Another way we do this is through creating beauty in worship—a beautiful environment in which to worship, beautiful prayers and music. Music is particularly important to beauty in worship, and also to that sense of order. We are so engineered genetically that music taps depths within us that spoken words do not reach. So the Prayer Book gently prioritizes singing things over simply saying them, and we generally go along.


We’re doing something more, though, through this order and beauty, something that goes by the title ritualizing or ceremonializing. Ritualizing has to do with the vestments we wear, with candles and processions, with bowing and crossing ourselves and genuflecting, with careful and graceful movements and gestures. Ritualizing has to do with “blurring the lines” of the ordinary in order to open it to the extraordinary. Think about the differences between coffee hour, or breakfast downstairs before the service Sunday mornings, and the Eucharist. Both are meals. Both involve sharing. Christ is undoubtedly present in both. But the Eucharist is a ritualized meal, opened up to admit a host of meanings that extend backward and forward in time, that bring us together and lift us up and make Christ present in ways that coffee hour or breakfast never can.


Ritualizing and ceremonial can be overdone—can lead to the false transcendence, the abuses, I touched on earlier. They too can become the end, not the means. They must be done with great sensitivity and care.

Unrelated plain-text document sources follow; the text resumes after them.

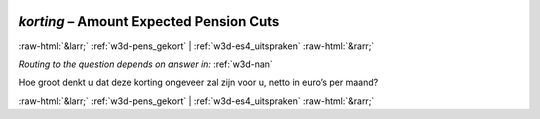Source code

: .. _w3d-korting:

 
 .. role:: raw-html(raw) 
        :format: html 

`korting` – Amount Expected Pension Cuts
========================================


:raw-html:`&larr;` :ref:`w3d-pens_gekort` | :ref:`w3d-es4_uitspraken` :raw-html:`&rarr;` 

*Routing to the question depends on answer in:* :ref:`w3d-nan`

Hoe groot denkt u dat deze korting ongeveer zal zijn voor u, netto in euro’s per maand? 


.. image:: ../_screenshots/w3-korting.png


:raw-html:`&larr;` :ref:`w3d-pens_gekort` | :ref:`w3d-es4_uitspraken` :raw-html:`&rarr;` 

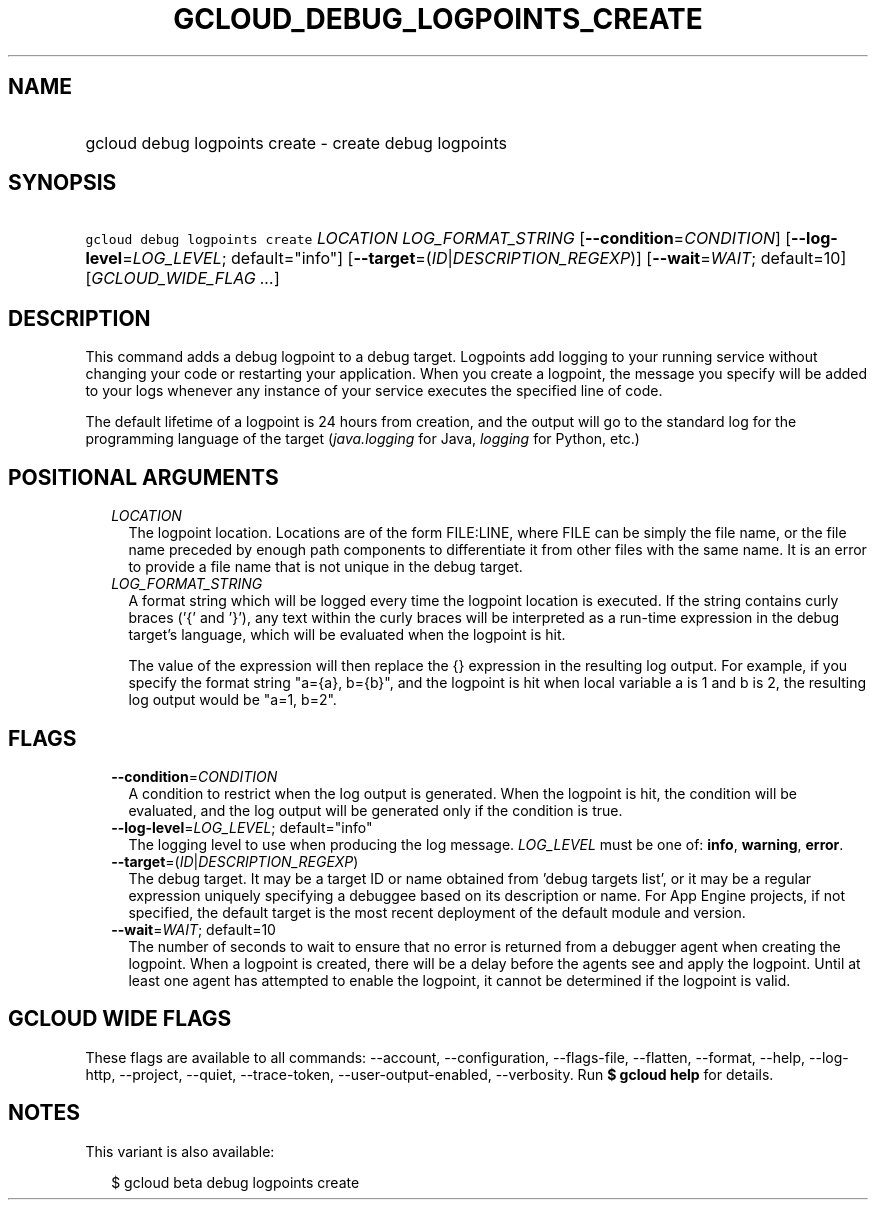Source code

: 
.TH "GCLOUD_DEBUG_LOGPOINTS_CREATE" 1



.SH "NAME"
.HP
gcloud debug logpoints create \- create debug logpoints



.SH "SYNOPSIS"
.HP
\f5gcloud debug logpoints create\fR \fILOCATION\fR \fILOG_FORMAT_STRING\fR [\fB\-\-condition\fR=\fICONDITION\fR] [\fB\-\-log\-level\fR=\fILOG_LEVEL\fR;\ default="info"] [\fB\-\-target\fR=(\fIID\fR|\fIDESCRIPTION_REGEXP\fR)] [\fB\-\-wait\fR=\fIWAIT\fR;\ default=10] [\fIGCLOUD_WIDE_FLAG\ ...\fR]



.SH "DESCRIPTION"

This command adds a debug logpoint to a debug target. Logpoints add logging to
your running service without changing your code or restarting your application.
When you create a logpoint, the message you specify will be added to your logs
whenever any instance of your service executes the specified line of code.

The default lifetime of a logpoint is 24 hours from creation, and the output
will go to the standard log for the programming language of the target
(\f5\fIjava.logging\fR\fR for Java, \f5\fIlogging\fR\fR for Python, etc.)



.SH "POSITIONAL ARGUMENTS"

.RS 2m
.TP 2m
\fILOCATION\fR
The logpoint location. Locations are of the form FILE:LINE, where FILE can be
simply the file name, or the file name preceded by enough path components to
differentiate it from other files with the same name. It is an error to provide
a file name that is not unique in the debug target.

.TP 2m
\fILOG_FORMAT_STRING\fR
A format string which will be logged every time the logpoint location is
executed. If the string contains curly braces ('{' and '}'), any text within the
curly braces will be interpreted as a run\-time expression in the debug target's
language, which will be evaluated when the logpoint is hit.

The value of the expression will then replace the {} expression in the resulting
log output. For example, if you specify the format string "a={a}, b={b}", and
the logpoint is hit when local variable a is 1 and b is 2, the resulting log
output would be "a=1, b=2".


.RE
.sp

.SH "FLAGS"

.RS 2m
.TP 2m
\fB\-\-condition\fR=\fICONDITION\fR
A condition to restrict when the log output is generated. When the logpoint is
hit, the condition will be evaluated, and the log output will be generated only
if the condition is true.

.TP 2m
\fB\-\-log\-level\fR=\fILOG_LEVEL\fR; default="info"
The logging level to use when producing the log message. \fILOG_LEVEL\fR must be
one of: \fBinfo\fR, \fBwarning\fR, \fBerror\fR.

.TP 2m
\fB\-\-target\fR=(\fIID\fR|\fIDESCRIPTION_REGEXP\fR)
The debug target. It may be a target ID or name obtained from 'debug targets
list', or it may be a regular expression uniquely specifying a debuggee based on
its description or name. For App Engine projects, if not specified, the default
target is the most recent deployment of the default module and version.

.TP 2m
\fB\-\-wait\fR=\fIWAIT\fR; default=10
The number of seconds to wait to ensure that no error is returned from a
debugger agent when creating the logpoint. When a logpoint is created, there
will be a delay before the agents see and apply the logpoint. Until at least one
agent has attempted to enable the logpoint, it cannot be determined if the
logpoint is valid.


.RE
.sp

.SH "GCLOUD WIDE FLAGS"

These flags are available to all commands: \-\-account, \-\-configuration,
\-\-flags\-file, \-\-flatten, \-\-format, \-\-help, \-\-log\-http, \-\-project,
\-\-quiet, \-\-trace\-token, \-\-user\-output\-enabled, \-\-verbosity. Run \fB$
gcloud help\fR for details.



.SH "NOTES"

This variant is also available:

.RS 2m
$ gcloud beta debug logpoints create
.RE

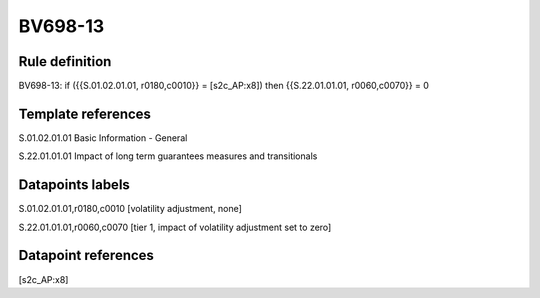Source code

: ========
BV698-13
========

Rule definition
---------------

BV698-13: if ({{S.01.02.01.01, r0180,c0010}} = [s2c_AP:x8]) then {{S.22.01.01.01, r0060,c0070}} = 0


Template references
-------------------

S.01.02.01.01 Basic Information - General

S.22.01.01.01 Impact of long term guarantees measures and transitionals


Datapoints labels
-----------------

S.01.02.01.01,r0180,c0010 [volatility adjustment, none]

S.22.01.01.01,r0060,c0070 [tier 1, impact of volatility adjustment set to zero]



Datapoint references
--------------------

[s2c_AP:x8]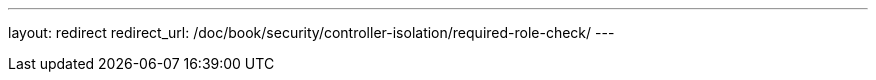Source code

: ---
layout: redirect
redirect_url: /doc/book/security/controller-isolation/required-role-check/
---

Always they must lead to the opening up of meaning, the opening up to the presence of God—both transcendent and immanent.


I have been talking about liturgy, about worship, and have said nothing about the readings for today or about what this all has to do with the rest of our lives. Let me just end by calling attention to the gospel reading, where Jesus says that we are in the world, but we do not belong to the world—that we are sanctified in the truth. This is another way of speaking about our paradox of transcendence and immanence. We are humans here on earth, but we are also and at the same time children of God and citizens of God’s kingdom. These things are not separate, they exist together in holy paradox. Our worship reminds us of them, renews us in them, lifts us up and sends us out to be paradoxical Christians for the life of the world.